BEGIN EXCERPTED TEXT


  4. Mr Denshire said that there was “simply no evidence” that supported assessment in class 1. He submitted:

    “There is no evidence of an ability to complete something like a TAFE course or university course within normal time limits. Learning to play the piano following a You Tube video at his own pace in his own time is not reflective of an ability to attend classes in a structured way, to write course papers to deadlines, attend tutorials, prepare for exams, write exams, and pass exams within normal time limits and pass the course within normal time limits. The ability to listen to podcasts and binge-watch Netflix and old car restoration shows does not qualify the Appellant for Class 1. Those activities more appropriately qualify him for Class 2 – mild impairment.

    The MA relied on his interactions with the Appellant during the course of the interview which he said lasted for 80 minutes. It is respectfully submitted that this is not an appropriate measure of the Appellant’s level of functioning in this category because it is guided by the interviewer. It is structured by the interviewer and it concerns matters over which the Appellant ruminates. He is responding to questions put to him. It is not the same as the ability to function independently and attend and pass a TAFE course or university course.”

  5. These submissions do not take account of the statement in Jenkins that the activities in the PIRS are examples only. There is more to the assessment than ticking off the examples in the table. Not everyone who is capable of undertaking a course seeks to do so. We note that Mr Denshire did undertake training to obtain his residential builder’s licence after the injury.

END EXCERPTED TEXT
BEGIN INFORMATION PROVIDED

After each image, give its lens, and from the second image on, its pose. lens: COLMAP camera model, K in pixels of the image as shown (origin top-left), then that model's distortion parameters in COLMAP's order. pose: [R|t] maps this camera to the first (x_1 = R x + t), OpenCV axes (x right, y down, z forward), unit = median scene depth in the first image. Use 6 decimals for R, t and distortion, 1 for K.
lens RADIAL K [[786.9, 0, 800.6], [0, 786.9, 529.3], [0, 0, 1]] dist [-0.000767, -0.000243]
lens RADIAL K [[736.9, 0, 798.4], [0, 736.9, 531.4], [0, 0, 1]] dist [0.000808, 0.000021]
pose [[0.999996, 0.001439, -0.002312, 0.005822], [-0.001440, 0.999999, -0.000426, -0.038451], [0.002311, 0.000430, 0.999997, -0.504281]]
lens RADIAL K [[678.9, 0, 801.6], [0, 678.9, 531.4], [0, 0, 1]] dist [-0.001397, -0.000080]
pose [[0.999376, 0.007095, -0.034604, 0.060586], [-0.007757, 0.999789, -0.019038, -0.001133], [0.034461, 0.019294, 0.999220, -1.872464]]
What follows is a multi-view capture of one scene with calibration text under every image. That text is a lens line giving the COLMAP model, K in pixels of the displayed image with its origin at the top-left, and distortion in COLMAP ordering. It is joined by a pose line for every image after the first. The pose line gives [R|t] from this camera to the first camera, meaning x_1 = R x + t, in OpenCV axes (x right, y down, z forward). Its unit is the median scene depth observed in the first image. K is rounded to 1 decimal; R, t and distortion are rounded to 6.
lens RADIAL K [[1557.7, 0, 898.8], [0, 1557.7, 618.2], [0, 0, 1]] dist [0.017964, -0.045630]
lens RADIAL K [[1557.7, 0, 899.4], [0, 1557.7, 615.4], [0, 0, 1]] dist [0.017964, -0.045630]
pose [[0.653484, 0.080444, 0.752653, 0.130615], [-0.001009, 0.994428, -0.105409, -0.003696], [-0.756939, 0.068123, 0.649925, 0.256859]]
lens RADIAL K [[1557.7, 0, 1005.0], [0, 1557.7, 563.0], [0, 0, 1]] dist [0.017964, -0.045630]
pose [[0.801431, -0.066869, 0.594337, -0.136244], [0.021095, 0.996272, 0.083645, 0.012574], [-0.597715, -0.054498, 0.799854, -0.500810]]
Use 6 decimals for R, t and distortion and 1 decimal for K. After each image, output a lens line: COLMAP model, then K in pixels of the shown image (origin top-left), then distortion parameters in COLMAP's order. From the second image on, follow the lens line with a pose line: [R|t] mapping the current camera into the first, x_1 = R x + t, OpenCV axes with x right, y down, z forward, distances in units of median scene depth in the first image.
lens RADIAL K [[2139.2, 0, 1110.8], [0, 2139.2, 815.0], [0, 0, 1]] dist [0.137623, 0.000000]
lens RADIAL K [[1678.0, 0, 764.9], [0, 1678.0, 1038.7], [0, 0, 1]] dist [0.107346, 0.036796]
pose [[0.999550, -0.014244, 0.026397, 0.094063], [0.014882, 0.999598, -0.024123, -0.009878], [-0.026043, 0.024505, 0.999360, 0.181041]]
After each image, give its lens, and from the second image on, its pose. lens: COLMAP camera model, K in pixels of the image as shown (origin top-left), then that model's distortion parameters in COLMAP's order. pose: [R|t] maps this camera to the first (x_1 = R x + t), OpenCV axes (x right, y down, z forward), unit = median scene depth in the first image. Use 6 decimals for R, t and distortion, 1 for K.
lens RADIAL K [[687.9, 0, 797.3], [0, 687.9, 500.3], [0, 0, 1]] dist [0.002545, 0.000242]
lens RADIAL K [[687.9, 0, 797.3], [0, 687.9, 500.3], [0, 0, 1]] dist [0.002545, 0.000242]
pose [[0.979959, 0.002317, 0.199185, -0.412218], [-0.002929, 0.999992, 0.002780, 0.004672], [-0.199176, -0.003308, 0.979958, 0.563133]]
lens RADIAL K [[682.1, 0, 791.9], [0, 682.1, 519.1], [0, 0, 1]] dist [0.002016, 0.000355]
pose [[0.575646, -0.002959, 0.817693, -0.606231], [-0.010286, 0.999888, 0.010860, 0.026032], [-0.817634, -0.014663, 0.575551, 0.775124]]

END INFORMATION PROVIDED

» YOUR TASK
Extend the passage on the impairment class submissions, beginning right after its final sentence. The items were drawn from a separate source.

» WRITTEN RESPONSE
  6. Table 11.5 assesses a worker’s ability to maintain concentration and to persist with cognitively demanding tasks. It also measures the pace of their cognitive processes. The assessment under this table differs from the other tables of the PIRS because the consultation allows the Medical Assessor to form their own opinion as to the worker’s ability to concentrate and respond during the examination, and their findings on the mental state examination are relevant. The examination will generally consist of open rather than closed questions. The consultation is, in itself, a cognitively demanding task. The Medical Examiner has an opportunity to observe the claimant’s ability to relate their story coherently, whether they have memory lapses or use memory aides, whether they can stay on topic or need questions restated or to be redirected. These elements form an important part of the mental state examination.

  7. In the experience of the medical members of the Panel, a worker’s ability to engage in the interview process is a good reflection of their ability to concentrate and persist with tasks and of the pace of their cognition in other areas of their life. It is not sufficient by itself, but, taken with other aspects of the history provided by the claimant or in the Commission’s file, is an integral part of the assessment of concentration, persistence and pace.

  8. Mr Denshire is teaching himself to play the piano from YouTube videos.  Doing so involves motivation, concentration, application and discipline. It supports an assessment that he is functioning within the normal variation in the general population in this domain. Neither Mr Denshire’s psychologist nor the other examiners recorded significant deficits in his cognition. Dr Kumagaya’s assessment on 2 February 2024 in class 3, on the basis that Mr Denshire “struggles to maintain his attention and concentration,” is not consistent with his own mental state examination.

  9. Dr Young assessed Mr Denshire in class 2 because Mr Denshire reported poor attention and concentration and that those difficulties fluctuated in severity.

  10. The Medical Assessor was correct to assess Mr Denshire in class 1 based on the findings on the date of the examination.

  11. For these reasons, we have determined that the MAC issued on 29 April 2025 should be confirmed.